Saturday, October 1, 2011

The walk home

Friday, September 30, 2011 
6:20pm

I took the Limited bus today. It wasn't as crowded as usual. I felt tired and drained. My energy has been low as of late; probably the change of the season (now Fall) or me feeling under the weather. As I got off the bus, I looked at the sky. What a sight! The clouds were blue, pink, and purple. Very pretty. I smiled. I tried taking a picture but was bombarded by people leaving the bus. Walking home felt different. Maybe it was because I was reflecting on the week's events. I've been contemplating on what my purpose is, what I'm currently doing, and where to go from here. Oddly, it seemed like the more I thought about this, the sky became brighter and streaks of pink filled the sky. I knew I had to take a picture.

Guys hanging on the corner, a lady pushes a shopping cart, older gentlemen sit in front of the Chinese takeout restaurant, I observe them.

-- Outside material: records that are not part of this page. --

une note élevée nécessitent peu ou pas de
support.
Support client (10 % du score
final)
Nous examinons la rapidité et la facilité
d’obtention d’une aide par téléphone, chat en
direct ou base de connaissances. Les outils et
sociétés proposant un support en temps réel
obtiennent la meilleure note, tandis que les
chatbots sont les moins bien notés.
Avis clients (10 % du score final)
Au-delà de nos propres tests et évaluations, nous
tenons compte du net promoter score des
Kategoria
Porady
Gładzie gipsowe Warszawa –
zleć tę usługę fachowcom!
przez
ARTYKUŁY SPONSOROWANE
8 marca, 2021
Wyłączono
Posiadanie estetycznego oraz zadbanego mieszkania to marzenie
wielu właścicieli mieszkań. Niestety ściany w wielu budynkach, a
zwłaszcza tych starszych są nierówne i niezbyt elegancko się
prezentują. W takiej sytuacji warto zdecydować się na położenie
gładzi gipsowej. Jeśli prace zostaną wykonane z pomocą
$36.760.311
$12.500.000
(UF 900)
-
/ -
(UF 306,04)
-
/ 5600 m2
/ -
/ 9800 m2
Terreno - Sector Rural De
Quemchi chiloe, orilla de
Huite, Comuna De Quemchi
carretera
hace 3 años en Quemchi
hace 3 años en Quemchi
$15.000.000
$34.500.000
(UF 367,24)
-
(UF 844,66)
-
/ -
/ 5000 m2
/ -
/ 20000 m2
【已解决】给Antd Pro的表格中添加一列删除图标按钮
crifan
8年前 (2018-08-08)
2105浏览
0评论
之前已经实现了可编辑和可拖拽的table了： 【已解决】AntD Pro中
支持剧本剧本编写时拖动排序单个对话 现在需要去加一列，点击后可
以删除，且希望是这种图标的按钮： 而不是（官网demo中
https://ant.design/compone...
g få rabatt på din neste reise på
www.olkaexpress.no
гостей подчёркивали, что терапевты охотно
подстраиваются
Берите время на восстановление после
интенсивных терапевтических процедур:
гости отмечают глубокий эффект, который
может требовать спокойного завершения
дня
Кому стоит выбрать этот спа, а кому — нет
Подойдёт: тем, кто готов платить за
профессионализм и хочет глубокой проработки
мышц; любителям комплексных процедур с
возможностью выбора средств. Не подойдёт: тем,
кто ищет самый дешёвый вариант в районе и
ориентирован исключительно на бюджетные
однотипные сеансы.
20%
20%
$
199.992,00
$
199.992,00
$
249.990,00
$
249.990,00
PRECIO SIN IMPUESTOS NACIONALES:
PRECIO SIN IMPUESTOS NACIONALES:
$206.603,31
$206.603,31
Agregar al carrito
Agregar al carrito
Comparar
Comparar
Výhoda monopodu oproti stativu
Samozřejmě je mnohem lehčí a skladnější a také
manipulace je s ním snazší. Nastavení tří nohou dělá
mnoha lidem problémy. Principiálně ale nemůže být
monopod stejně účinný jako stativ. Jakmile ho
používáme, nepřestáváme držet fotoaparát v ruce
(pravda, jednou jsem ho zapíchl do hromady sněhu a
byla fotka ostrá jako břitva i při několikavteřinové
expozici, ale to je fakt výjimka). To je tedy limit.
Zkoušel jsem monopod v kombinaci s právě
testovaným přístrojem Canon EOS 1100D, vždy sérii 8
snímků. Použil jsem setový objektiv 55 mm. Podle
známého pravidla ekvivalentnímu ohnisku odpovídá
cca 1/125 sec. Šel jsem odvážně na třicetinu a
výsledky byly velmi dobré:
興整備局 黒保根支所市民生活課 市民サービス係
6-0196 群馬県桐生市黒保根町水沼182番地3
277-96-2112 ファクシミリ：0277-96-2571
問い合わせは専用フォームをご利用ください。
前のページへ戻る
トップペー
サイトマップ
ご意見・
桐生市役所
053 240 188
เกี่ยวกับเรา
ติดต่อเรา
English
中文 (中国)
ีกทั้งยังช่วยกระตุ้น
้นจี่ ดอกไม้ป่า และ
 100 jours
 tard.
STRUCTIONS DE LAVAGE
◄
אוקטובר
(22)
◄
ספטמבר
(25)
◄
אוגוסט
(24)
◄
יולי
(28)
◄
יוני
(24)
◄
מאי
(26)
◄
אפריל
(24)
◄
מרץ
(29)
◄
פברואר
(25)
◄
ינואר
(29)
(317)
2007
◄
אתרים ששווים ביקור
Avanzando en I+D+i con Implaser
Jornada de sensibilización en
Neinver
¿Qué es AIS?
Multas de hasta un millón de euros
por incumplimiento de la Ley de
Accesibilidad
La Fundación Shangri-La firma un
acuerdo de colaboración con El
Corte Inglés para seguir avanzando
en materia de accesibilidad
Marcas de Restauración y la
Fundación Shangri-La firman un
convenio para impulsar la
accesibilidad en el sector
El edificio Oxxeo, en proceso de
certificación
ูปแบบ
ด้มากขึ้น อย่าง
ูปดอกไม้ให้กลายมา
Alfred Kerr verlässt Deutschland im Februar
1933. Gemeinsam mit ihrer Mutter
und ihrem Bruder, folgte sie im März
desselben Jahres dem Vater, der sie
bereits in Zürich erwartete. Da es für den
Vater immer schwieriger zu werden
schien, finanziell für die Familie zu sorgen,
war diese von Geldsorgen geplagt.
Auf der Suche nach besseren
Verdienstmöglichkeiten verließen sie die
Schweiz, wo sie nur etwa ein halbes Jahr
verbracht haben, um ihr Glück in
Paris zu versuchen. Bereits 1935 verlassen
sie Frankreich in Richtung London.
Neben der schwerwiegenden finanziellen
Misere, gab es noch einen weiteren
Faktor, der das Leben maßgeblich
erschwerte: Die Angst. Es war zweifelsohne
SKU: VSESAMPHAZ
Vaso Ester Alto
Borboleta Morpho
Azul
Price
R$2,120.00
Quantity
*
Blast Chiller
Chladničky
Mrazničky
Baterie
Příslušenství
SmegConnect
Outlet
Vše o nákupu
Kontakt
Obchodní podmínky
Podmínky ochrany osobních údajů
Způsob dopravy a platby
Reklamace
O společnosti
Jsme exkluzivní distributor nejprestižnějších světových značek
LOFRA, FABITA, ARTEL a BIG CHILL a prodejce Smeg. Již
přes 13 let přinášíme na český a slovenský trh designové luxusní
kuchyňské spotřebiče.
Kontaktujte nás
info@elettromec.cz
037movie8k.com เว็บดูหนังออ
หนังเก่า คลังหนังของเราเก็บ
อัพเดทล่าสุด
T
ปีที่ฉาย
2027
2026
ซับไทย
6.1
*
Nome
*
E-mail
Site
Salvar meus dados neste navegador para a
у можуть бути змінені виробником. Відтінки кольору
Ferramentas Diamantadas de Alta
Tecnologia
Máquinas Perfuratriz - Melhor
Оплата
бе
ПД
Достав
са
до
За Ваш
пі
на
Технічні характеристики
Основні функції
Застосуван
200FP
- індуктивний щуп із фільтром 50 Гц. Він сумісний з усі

I walked to a store, a man allows me to go in first. I appreciate his generosity. Picking up some milk (I want cereal for dinner tonight), I'm welcomed by a smile from a friend. I say, "Hi my friend." He replies, "Hi mommy, how are you?" "I'm good, can't complain " as I pay. I leave the store walking down the block. I hear a man talking on the phone behind me, he had a Caribbean accent. Those pink streaks still follow me. I slowly stopped letting the man pass. I began snapping some pictures.

I felt an uplift from my spirit as if God was letting me know, at that moment, that everything would be alright. (Praying silently) "Sometimes God, I don't know where my direction is leading me. I feel like I'm just floating around. I want to know where I'm going and how to get there.The way times are with unemployment, increased crime, natural disasters, and more negativity than positivity can all make the heart heavy."  From a sudden cool breeze, I felt like it was God telling me not to despair because He will handle everything. I need to keep the faith.

Before I knew it, I was in front of my door waving hello to my neighbors.